今、集英社新書『欲望する脳』をまだ読んでいる途中です
(私にはなかなか読みづらい本です)。
著書やブログで、
こんな見え方も隠れていたのか、と思わせられる、
世の中の、いつもとは違う隠れ図形を 次々と提示して下さり、
たまに理解が追いつかないこともありますが、
ゆったりしてきます。

矛盾はあって当たり前、ということを言った人がいて、
私はそれを座右の銘に加えようと思ったのに
ここ半月ばかり すっかり忘れていました。
”偶有性”に寄り添って生きるとは、
矛盾を引き受けることと、同じ意味かも知れない
と思いました。
取り返しがつかないほどに 人々の矛盾が増幅するのを、
脳科学の力で防ぐことは、できるのでしょうか?

乱文にて失礼いたします。

投稿: MiznoYuli(u-cat) | 2008/11/19 3:17:52

こんにちわ

ニュースで、オバマ次期大統領のインタビューを見て、若くて優秀でエネルギッシュに感じました。なぜか分かりませんが、私は、10歳も下ですが、優秀な若者に見えました。

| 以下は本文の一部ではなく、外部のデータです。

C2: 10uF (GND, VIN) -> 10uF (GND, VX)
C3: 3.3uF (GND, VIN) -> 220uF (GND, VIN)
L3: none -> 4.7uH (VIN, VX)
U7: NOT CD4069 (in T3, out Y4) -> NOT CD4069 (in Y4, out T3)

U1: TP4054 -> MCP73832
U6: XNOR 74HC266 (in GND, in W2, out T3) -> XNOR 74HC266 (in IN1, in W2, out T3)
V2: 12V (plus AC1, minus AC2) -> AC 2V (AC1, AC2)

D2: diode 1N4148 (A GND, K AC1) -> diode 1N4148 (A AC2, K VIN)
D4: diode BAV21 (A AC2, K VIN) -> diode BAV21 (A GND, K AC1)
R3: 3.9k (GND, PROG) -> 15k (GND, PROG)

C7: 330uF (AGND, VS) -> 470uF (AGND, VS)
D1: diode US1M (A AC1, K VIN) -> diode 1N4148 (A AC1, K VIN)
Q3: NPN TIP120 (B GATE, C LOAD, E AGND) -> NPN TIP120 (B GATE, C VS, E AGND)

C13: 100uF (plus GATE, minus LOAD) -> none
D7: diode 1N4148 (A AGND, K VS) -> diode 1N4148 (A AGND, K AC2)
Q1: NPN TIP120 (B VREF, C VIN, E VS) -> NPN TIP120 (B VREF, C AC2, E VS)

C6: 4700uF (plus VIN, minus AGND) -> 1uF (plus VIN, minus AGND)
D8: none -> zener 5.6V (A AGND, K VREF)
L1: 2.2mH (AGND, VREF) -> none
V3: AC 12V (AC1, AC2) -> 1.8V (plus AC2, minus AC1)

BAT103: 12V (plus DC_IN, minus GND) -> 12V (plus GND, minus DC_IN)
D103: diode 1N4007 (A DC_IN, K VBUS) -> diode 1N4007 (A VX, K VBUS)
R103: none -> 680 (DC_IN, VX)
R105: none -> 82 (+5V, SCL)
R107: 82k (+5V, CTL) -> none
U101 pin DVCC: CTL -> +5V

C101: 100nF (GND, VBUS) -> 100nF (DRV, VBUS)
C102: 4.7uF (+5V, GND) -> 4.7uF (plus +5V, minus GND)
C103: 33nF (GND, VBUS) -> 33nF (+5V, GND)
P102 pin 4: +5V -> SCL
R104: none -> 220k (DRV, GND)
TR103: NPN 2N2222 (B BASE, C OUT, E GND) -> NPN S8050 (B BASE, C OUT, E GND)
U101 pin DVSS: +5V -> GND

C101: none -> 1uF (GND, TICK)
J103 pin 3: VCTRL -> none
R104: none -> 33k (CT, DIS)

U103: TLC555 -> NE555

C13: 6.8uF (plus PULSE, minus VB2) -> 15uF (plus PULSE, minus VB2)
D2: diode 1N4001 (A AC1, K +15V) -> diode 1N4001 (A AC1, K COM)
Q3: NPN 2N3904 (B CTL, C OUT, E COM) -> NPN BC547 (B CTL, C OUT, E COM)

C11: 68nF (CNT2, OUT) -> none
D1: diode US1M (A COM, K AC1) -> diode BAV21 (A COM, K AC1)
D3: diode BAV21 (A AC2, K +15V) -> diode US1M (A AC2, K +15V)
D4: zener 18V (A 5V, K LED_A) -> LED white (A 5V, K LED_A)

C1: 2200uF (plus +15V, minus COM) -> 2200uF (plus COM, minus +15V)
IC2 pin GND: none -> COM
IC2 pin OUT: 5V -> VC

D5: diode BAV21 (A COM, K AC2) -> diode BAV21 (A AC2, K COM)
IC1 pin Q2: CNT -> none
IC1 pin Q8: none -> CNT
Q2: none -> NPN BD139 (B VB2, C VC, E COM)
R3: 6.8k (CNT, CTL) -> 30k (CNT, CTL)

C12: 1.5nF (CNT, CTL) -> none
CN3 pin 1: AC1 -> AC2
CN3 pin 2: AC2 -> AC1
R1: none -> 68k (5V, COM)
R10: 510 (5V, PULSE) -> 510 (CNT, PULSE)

オバマ次期大統領が若いのか、私が老けているのか?、茂木さんはどう思います?(^^)

投稿: 大統領のクオリアby片上泰助(^^) | 2008/11/19 1:28:00

茂木さん、お元気そうでなによりですね!               
人は皆、ハンターですか?
「情報」には、敏感でありたいと思っている
のでしょうか?!
現代を生きる私たちはそうなのかもしれませんね。

それにしてもオバマ次期アメリカ大統領は、いろ~んな
人に夢と希望をもたらしたことは間違いのない事実ですね!

「サファリ」とは、様々な人が行き交っている様子が
想像できます。
その中で、「もじゃもじゃヘアー」の茂木さんは、どんな
感じなのでしょう?!(笑)

お忙しい中、美術館や街を散策できてよろしかったですね!

では、残された日々、有意義にお過ごしください。

投稿: 茂木さんの崇拝者より | 2008/11/19 1:06:46

茂木健一郎さま

事実、普通にタクシーの運転手さんと普通に会話されたり。
ワシントンに行こうと茂木健一郎さまが望めば、思った翌日にはワシントン
それが可能な茂木健一郎さまが、ご自身の生涯の記憶に今回、ワシントン滞在を、お認めには、事実は凄いです。

日本語では、愚行
でも、もしかしたら
アメリカでは愚行を
チャレンジャー
日本語でも、愚行を躍動的に言葉にすると
挑戦者
私は個人的には、そう感じます。
地球人 茂木健一郎さま
宮崎駿さまが
オープンカーで雨、小学校一年生、あの子供さんの小学校一年生は、その時にしかなく、雨で車がとか
小さな!と、宮崎駿さま。
私は
茂木健一郎さまがタクシーにて普通に運転手さんと会話され、に
格好良くスマート

地球人 茂木健一郎さまアメリカでも普通に格好良いです。

ちなみに宮崎駿さまも
オープンカーのお話を、あえて申されが格好良すぎ位、格好良いです。